Bergmann is clearly the weak point to this recording, because half of the album is spent with him sounding like he's trying to clear his throat or evoke images of two old women bickering at the local market. It's particularly annoying in a track like "Living Death" or "Riding a Virgin", where it almost nullifies the music completely, but a little less of a distraction in the great "Heavy Metal Hurricane", "You and Me", "My Victim", or the crushing "Vengeance of Hell" itself, in which he actually creates some appeal through the siren-like wailing, though he still might have you hovering upon the precipice of outright laughter.
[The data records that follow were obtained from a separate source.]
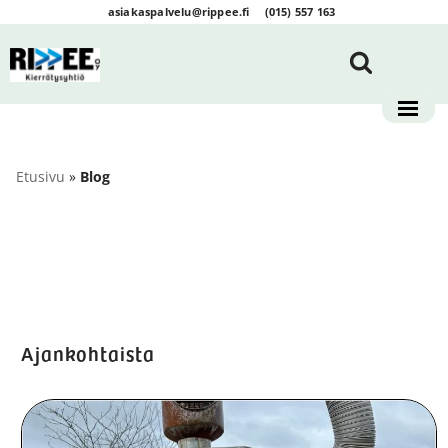
asiakaspalvelu@rippee.fi
(015) 557 163
Siirry
suoraan
sisältöön
Etusivu
»
Blog
Ajankohtaista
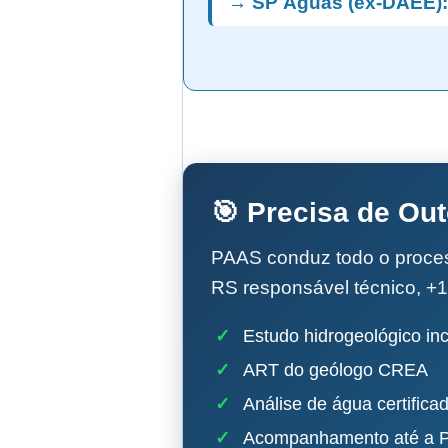
→ SP Águas (ex-DAEE):
🎯 Precisa de Ou
PAAS conduz todo o proc
RS responsável técnico, +1
✓
Estudo hidrogeológico inc
✓
ART do geólogo CREA
✓
Análise de água certifica
✓
Acompanhamento até a P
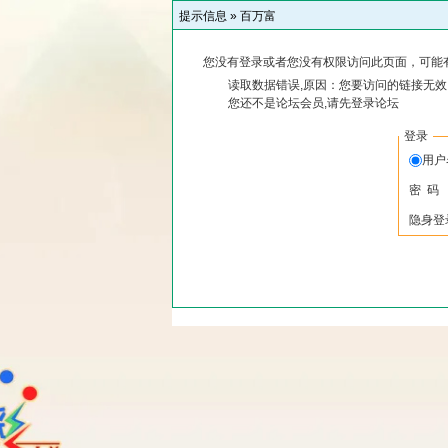
提示信息 »
百万富
您没有登录或者您没有权限访问此页面，可能
读取数据错误,原因：您要访问的链接无效,
您还不是论坛会员,请先登录论坛
登录
用
密 码
隐身登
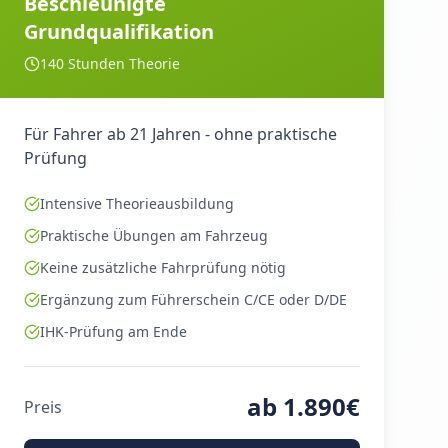
Beschleunigte
Grundqualifikation
140 Stunden Theorie
Für Fahrer ab 21 Jahren - ohne praktische
Prüfung
Intensive Theorieausbildung
Praktische Übungen am Fahrzeug
Keine zusätzliche Fahrprüfung nötig
Ergänzung zum Führerschein C/CE oder D/DE
IHK-Prüfung am Ende
ab 1.890€
Preis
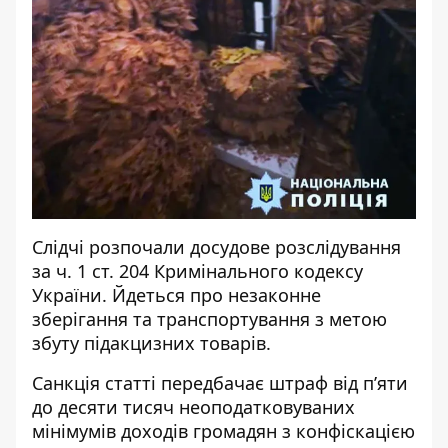
Слідчі розпочали досудове розслідування
за ч. 1 ст. 204 Кримінального кодексу
України. Йдеться про незаконне
зберігання та транспортування з метою
збуту підакцизних товарів.
Санкція статті передбачає штраф від п’яти
до десяти тисяч неоподатковуваних
мінімумів доходів громадян з конфіскацією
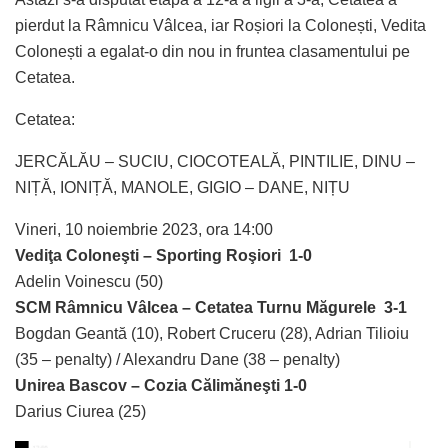
pierdut la Râmnicu Vâlcea, iar Roșiori la Colonești, Vedita
Colonești a egalat-o din nou in fruntea clasamentului pe
Cetatea.
Cetatea:
JERCĂLĂU – SUCIU, CIOCOTEALĂ, PINTILIE, DINU –
NIȚĂ, IONIȚĂ, MANOLE, GIGIO – DANE, NIȚU
Vineri, 10 noiembrie 2023, ora 14:00
Vediţa Coloneşti – Sporting Roşiori 1-0
Adelin Voinescu (50)
SCM Râmnicu Vâlcea – Cetatea Turnu Măgurele 3-1
Bogdan Geantă (10), Robert Cruceru (28), Adrian Tilioiu
(35 – penalty) / Alexandru Dane (38 – penalty)
Unirea Bascov – Cozia Călimăneşti 1-0
Darius Ciurea (25)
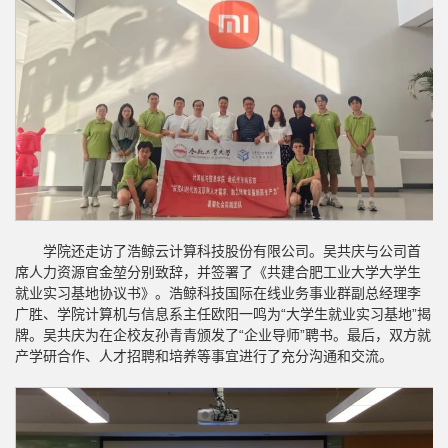
学院还走访了浩鲸云计算科技股份有限公司。吴共庆与公司首
席人力资源官金堃分别致辞，并签署了《共建合肥工业大学大学生
就业实习基地协议书》。浩鲸科技国际在线业务事业群副总经理李
广胜、学院计算机与信息系主任欧阳一鸣为“大学生就业实习基地”揭
牌。吴共庆为
在企校友孙青青
颁发了“企业导师”聘书。最后，双方就
产学研合作、人才招聘和培养等事宜进行了充分沟通和交流。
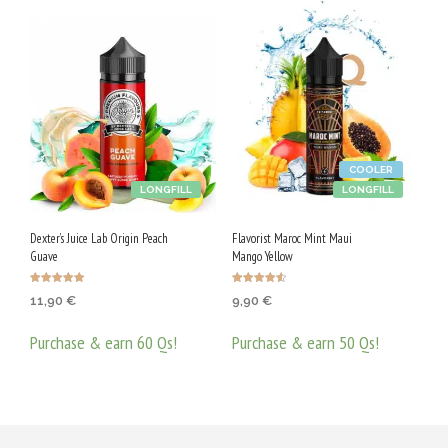
COOLER
LONGFILL
LONGFILL
Dexter’s Juice Lab Origin Peach
Flavorist Maroc Mint Maui
Guave
Mango Yellow
Оценено с
Оценено с
11,90
€
9,90
€
4.78
4.55
от 5
от 5
Purchase & earn 60 Qs!
Purchase & earn 50 Qs!
ДОБАВЯНЕ В КОЛИЧКАТА
ДОБАВЯНЕ В КОЛИЧКАТА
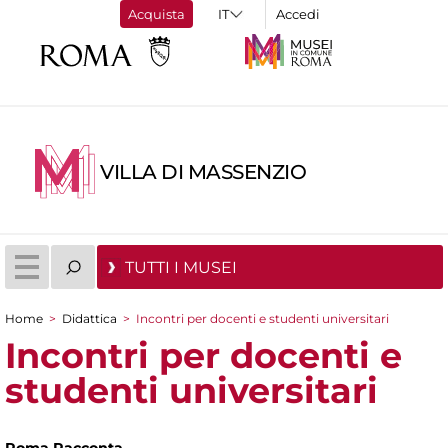
Acquista
Accedi
VILLA DI MASSENZIO
TUTTI I MUSEI
Home
>
Didattica
>
Incontri per docenti e studenti universitari
Tu sei qui
Incontri per docenti e
studenti universitari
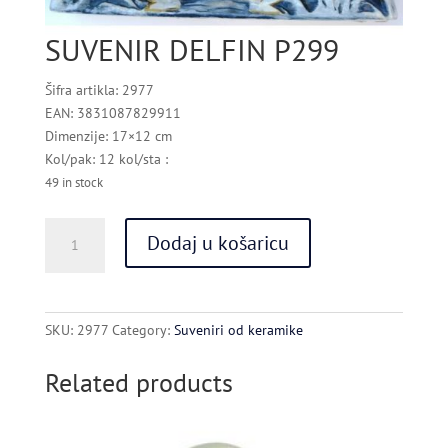
SUVENIR DELFIN P299
Šifra artikla: 2977
EAN: 3831087829911
Dimenzije: 17×12 cm
Kol/pak: 12 kol/sta :
49 in stock
SUVENIR
Dodaj u košaricu
DELFIN
P299
quantity
SKU:
2977
Category:
Suveniri od keramike
Related products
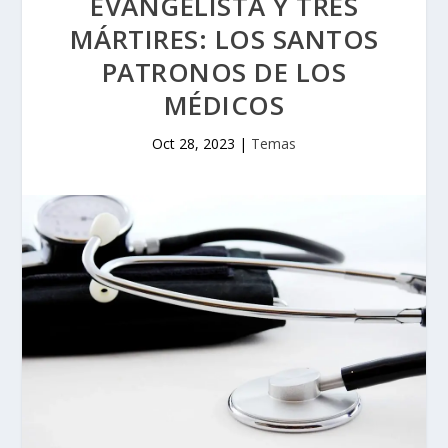
EVANGELISTA Y TRES
MÁRTIRES: LOS SANTOS
PATRONOS DE LOS
MÉDICOS
Oct 28, 2023
|
Temas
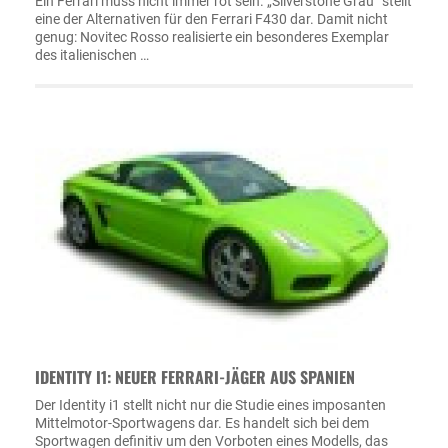
Ein Ferrari muss nicht immer rot sein. „Silverstone Grau“ stellt
eine der Alternativen für den Ferrari F430 dar. Damit nicht
genug: Novitec Rosso realisierte ein besonderes Exemplar
des italienischen …
IDENTITY I1: NEUER FERRARI-JÄGER AUS SPANIEN
Der Identity i1 stellt nicht nur die Studie eines imposanten
Mittelmotor-Sportwagens dar. Es handelt sich bei dem
Sportwagen definitiv um den Vorboten eines Modells, das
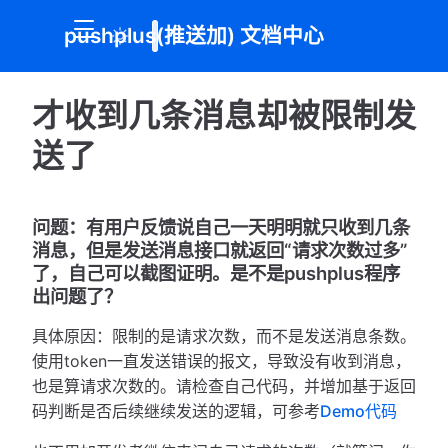
pushplus(推送加) 文档中心
才收到几条消息却被限制发
送了
问题：有用户反馈说自己一天明明就只收到几条
消息，但是发送消息接口就返回“请求次数过多”
了，自己可以截图证明。是不是pushplus程序
出问题了？
具体原因：限制的是请求次数，而不是发送消息条数。
使用token一直发送错误的报文，导致没有收到消息，
也是算请求次数的。请检查自己代码，并增加基于返回
码判断是否后续继续发送的逻辑，可参考
Demo代码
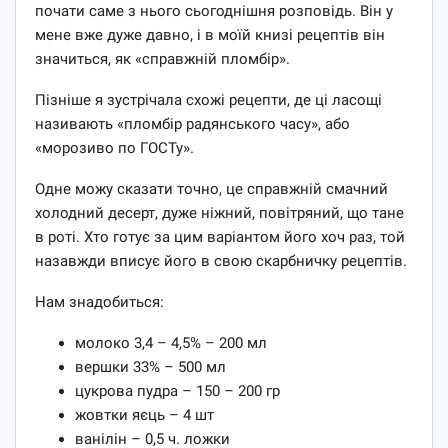
почати саме з нього сьогоднішня розповідь. Він у
мене вже дуже давно, і в моїй книзі рецептів він
значиться, як «справжній пломбір».
Пізніше я зустрічала схожі рецепти, де ці ласощі
називають «пломбір радянського часу», або
«морозиво по ГОСТу».
Одне можу сказати точно, це справжній смачний
холодний десерт, дуже ніжний, повітряний, що тане
в роті. Хто готує за цим варіантом його хоч раз, той
назавжди вписує його в свою скарбничку рецептів.
Нам знадобиться:
молоко 3,4 – 4,5% – 200 мл
вершки 33% – 500 мл
цукрова пудра – 150 – 200 гр
жовтки яєць – 4 шт
ванілін – 0,5 ч. ложки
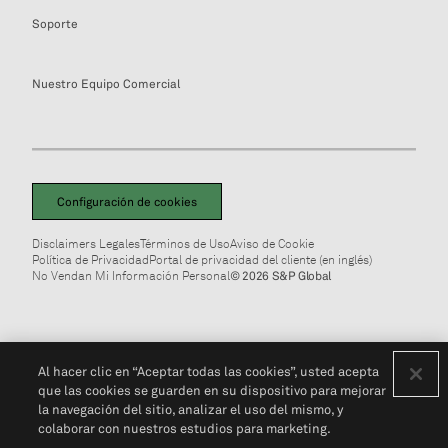
Soporte
Nuestro Equipo Comercial
Configuración de cookies
Disclaimers Legales
Términos de Uso
Aviso de Cookie
Política de Privacidad
Portal de privacidad del cliente (en inglés)
No Vendan Mi Información Personal
© 2026 S&P Global
Al hacer clic en “Aceptar todas las cookies”, usted acepta
que las cookies se guarden en su dispositivo para mejorar
la navegación del sitio, analizar el uso del mismo, y
colaborar con nuestros estudios para marketing.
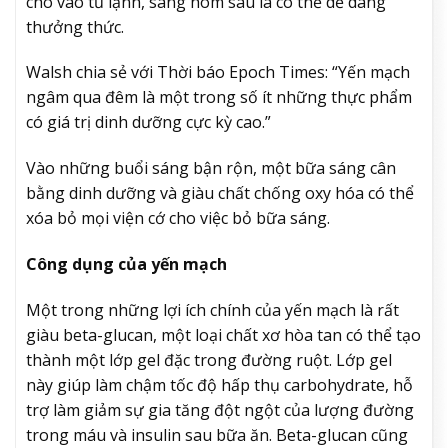
cho vào tủ lạnh, sáng hôm sau là có thể dễ dàng
thưởng thức.
Walsh chia sẻ với Thời báo Epoch Times: “Yến mạch
ngâm qua đêm là một trong số ít những thực phẩm
có giá trị dinh dưỡng cực kỳ cao.”
Vào những buổi sáng bận rộn, một bữa sáng cân
bằng dinh dưỡng và giàu chất chống oxy hóa có thể
xóa bỏ mọi viện cớ cho việc bỏ bữa sáng.
Công dụng của yến mạch
Một trong những lợi ích chính của yến mạch là rất
giàu beta-glucan, một loại chất xơ hòa tan có thể tạo
thành một lớp gel đặc trong đường ruột. Lớp gel
này giúp làm chậm tốc độ hấp thụ carbohydrate, hỗ
trợ làm giảm sự gia tăng đột ngột của lượng đường
trong máu và insulin sau bữa ăn. Beta-glucan cũng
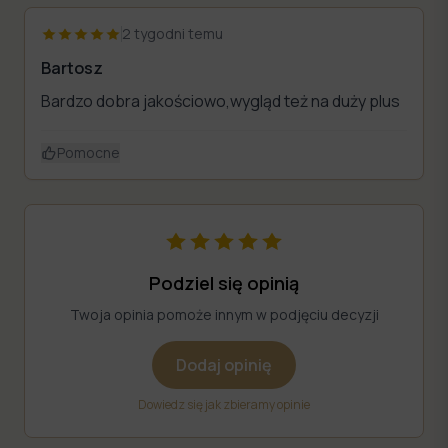
2 tygodni temu
Bartosz
Bardzo dobra jakościowo,wygląd też na duży plus
Pomocne
Podziel się opinią
Twoja opinia pomoże innym w podjęciu decyzji
Dodaj opinię
Dowiedz się jak zbieramy opinie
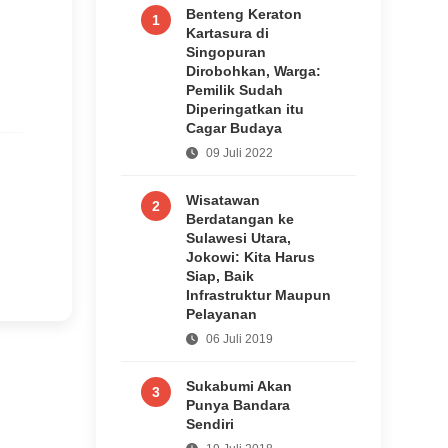
Benteng Keraton
1
Kartasura di
Singopuran
Dirobohkan, Warga:
Pemilik Sudah
Diperingatkan itu
Cagar Budaya
09 Juli 2022
Wisatawan
2
Berdatangan ke
Sulawesi Utara,
Jokowi: Kita Harus
Siap, Baik
Infrastruktur Maupun
Pelayanan
06 Juli 2019
Sukabumi Akan
3
Punya Bandara
Sendiri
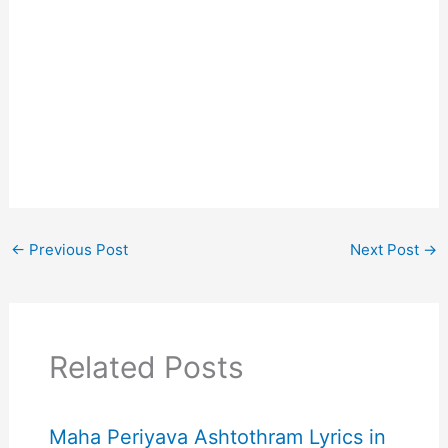
←
Previous Post
Next Post
→
Related Posts
Maha Periyava Ashtothram Lyrics in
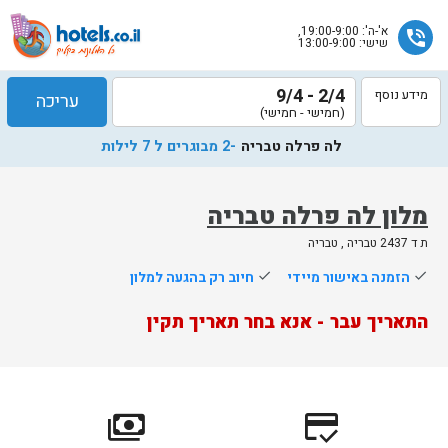
א'-ה': 19:00-9:00,
phone_in_talk
שישי: 13:00-9:00
2/4 - 9/4
מידע נוסף
עריכה
(חמישי - חמישי)
לה פרלה טבריה
-2 מבוגרים ל 7 לילות
מלון לה פרלה טבריה
ת ד 2437 טבריה , טבריה
שלח
done
הזמנה באישור מיידי
done
חיוב רק בהגעה למלון
נציג
התאריך עבר - אנא בחר תאריך תקין
הוטלס
יחזור
אליך
בשעות
הפעילות
payments
credit_score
When the band drops the faster, speed/thrash elements for a pretty straight up metal tune like the pumping, nasally "Nightlight" or "Hellpike", the results become more varied. Clearly the guy has a voice, and can hit notes, but he almost seems to be under the illusion that he's a comedian and that people might want to experience his absurdity over the scorching metallic undercurrent.

As far as the riffs, they're fairly comparable to Running Wild, Judas Priest or Accept of their day, with a few surges into ruthless power thrash that serve as precognitions for their later 80s, 90s fare. The album has never sounded very good, even when it was released, and this primacy is one nagging flaw difficult to shake, even if you can get past some of the more awkward vocals. Still, I have to say that I still really enjoy the album for its musical attitude and nostalgic atmosphere. It's not the jewel atop the Living Death crown, I could bestow that honor only on the far thrashier Protected from Reality, which makes this look like a shaggy, unkempt peasant guest at a regal Renaissance dinner gathering. But it's fun despite its glaring 'problem'.